*** Begin section ***

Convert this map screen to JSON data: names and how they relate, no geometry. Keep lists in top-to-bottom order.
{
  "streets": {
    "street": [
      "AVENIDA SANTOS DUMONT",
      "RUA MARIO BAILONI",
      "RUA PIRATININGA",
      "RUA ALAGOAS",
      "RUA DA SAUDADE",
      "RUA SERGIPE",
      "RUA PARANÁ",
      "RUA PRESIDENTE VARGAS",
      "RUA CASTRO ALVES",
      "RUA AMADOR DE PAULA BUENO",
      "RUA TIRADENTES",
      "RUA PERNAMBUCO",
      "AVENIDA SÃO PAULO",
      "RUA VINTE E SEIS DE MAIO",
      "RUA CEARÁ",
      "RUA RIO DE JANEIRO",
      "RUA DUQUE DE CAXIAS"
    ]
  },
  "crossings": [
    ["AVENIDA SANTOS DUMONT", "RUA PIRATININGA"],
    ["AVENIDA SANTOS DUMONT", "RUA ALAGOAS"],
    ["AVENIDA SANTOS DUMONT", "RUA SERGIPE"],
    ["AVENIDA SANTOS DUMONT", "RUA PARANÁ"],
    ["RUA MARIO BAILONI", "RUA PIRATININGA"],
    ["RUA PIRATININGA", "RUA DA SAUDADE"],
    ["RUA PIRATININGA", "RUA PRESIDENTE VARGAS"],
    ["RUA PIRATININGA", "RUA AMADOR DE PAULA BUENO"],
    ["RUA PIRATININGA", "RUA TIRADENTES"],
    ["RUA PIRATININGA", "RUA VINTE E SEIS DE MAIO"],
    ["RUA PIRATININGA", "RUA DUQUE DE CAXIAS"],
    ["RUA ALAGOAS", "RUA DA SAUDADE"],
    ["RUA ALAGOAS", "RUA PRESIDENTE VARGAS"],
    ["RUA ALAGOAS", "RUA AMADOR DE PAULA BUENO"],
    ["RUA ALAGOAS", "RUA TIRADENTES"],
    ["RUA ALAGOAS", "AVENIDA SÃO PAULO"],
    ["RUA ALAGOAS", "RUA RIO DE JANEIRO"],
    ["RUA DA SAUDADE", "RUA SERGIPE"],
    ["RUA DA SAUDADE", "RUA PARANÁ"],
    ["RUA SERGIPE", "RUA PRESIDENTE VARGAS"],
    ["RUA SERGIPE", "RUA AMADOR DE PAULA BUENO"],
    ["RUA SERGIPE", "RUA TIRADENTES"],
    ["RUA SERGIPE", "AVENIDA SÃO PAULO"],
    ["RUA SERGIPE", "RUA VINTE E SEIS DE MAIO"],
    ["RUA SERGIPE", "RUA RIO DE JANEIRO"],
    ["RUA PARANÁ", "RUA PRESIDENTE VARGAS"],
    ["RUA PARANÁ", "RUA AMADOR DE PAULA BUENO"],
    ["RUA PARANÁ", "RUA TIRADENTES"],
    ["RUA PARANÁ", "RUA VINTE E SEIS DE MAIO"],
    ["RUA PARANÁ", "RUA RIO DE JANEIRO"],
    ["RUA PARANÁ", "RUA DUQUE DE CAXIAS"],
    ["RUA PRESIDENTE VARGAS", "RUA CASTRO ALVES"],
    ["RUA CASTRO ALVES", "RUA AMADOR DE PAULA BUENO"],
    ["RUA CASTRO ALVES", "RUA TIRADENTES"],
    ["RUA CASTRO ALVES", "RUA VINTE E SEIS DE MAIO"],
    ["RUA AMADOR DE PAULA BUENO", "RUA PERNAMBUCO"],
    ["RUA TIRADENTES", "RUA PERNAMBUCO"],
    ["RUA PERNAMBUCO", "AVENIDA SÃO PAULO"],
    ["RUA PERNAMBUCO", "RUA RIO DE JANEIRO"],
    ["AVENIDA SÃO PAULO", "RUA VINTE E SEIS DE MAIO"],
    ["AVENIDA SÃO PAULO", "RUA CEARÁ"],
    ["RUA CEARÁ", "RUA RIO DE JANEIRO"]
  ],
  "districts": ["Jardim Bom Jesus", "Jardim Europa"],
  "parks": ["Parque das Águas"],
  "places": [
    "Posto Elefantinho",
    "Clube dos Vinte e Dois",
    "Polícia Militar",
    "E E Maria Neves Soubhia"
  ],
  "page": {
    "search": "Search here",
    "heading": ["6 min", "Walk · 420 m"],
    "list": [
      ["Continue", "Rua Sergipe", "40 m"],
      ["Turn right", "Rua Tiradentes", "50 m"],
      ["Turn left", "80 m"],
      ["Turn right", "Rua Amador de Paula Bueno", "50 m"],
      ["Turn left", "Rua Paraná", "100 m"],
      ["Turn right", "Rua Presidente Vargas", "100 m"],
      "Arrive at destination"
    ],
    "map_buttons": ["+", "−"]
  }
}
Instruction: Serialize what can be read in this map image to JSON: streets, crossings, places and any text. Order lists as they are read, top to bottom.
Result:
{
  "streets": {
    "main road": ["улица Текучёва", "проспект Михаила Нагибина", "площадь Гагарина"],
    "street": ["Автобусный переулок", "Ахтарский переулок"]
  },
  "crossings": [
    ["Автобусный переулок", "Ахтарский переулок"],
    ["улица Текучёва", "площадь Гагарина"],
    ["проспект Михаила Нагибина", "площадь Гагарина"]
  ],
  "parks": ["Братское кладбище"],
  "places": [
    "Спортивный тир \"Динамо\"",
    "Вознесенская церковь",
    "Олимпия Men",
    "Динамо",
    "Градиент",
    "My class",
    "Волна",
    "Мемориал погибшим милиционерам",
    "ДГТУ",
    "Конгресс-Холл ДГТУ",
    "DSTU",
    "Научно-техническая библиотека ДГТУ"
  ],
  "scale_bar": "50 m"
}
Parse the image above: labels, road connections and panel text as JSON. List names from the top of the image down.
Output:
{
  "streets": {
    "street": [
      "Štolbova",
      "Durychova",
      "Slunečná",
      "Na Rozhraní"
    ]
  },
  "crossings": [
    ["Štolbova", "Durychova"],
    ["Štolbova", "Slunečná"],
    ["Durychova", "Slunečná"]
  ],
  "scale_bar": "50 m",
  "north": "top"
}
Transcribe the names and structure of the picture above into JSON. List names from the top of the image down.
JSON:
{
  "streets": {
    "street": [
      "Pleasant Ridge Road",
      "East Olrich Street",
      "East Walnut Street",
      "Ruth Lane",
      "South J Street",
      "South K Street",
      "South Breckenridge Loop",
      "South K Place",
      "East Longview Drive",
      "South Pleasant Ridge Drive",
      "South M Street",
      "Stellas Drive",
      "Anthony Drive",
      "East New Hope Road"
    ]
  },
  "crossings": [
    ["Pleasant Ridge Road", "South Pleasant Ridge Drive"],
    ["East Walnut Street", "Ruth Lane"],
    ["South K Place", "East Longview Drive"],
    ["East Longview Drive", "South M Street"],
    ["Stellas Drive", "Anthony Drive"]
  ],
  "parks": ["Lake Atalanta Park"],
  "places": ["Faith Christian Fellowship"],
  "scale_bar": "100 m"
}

*** End section ***

Only a number is wanted: how many lines above include "SANTOS"?

5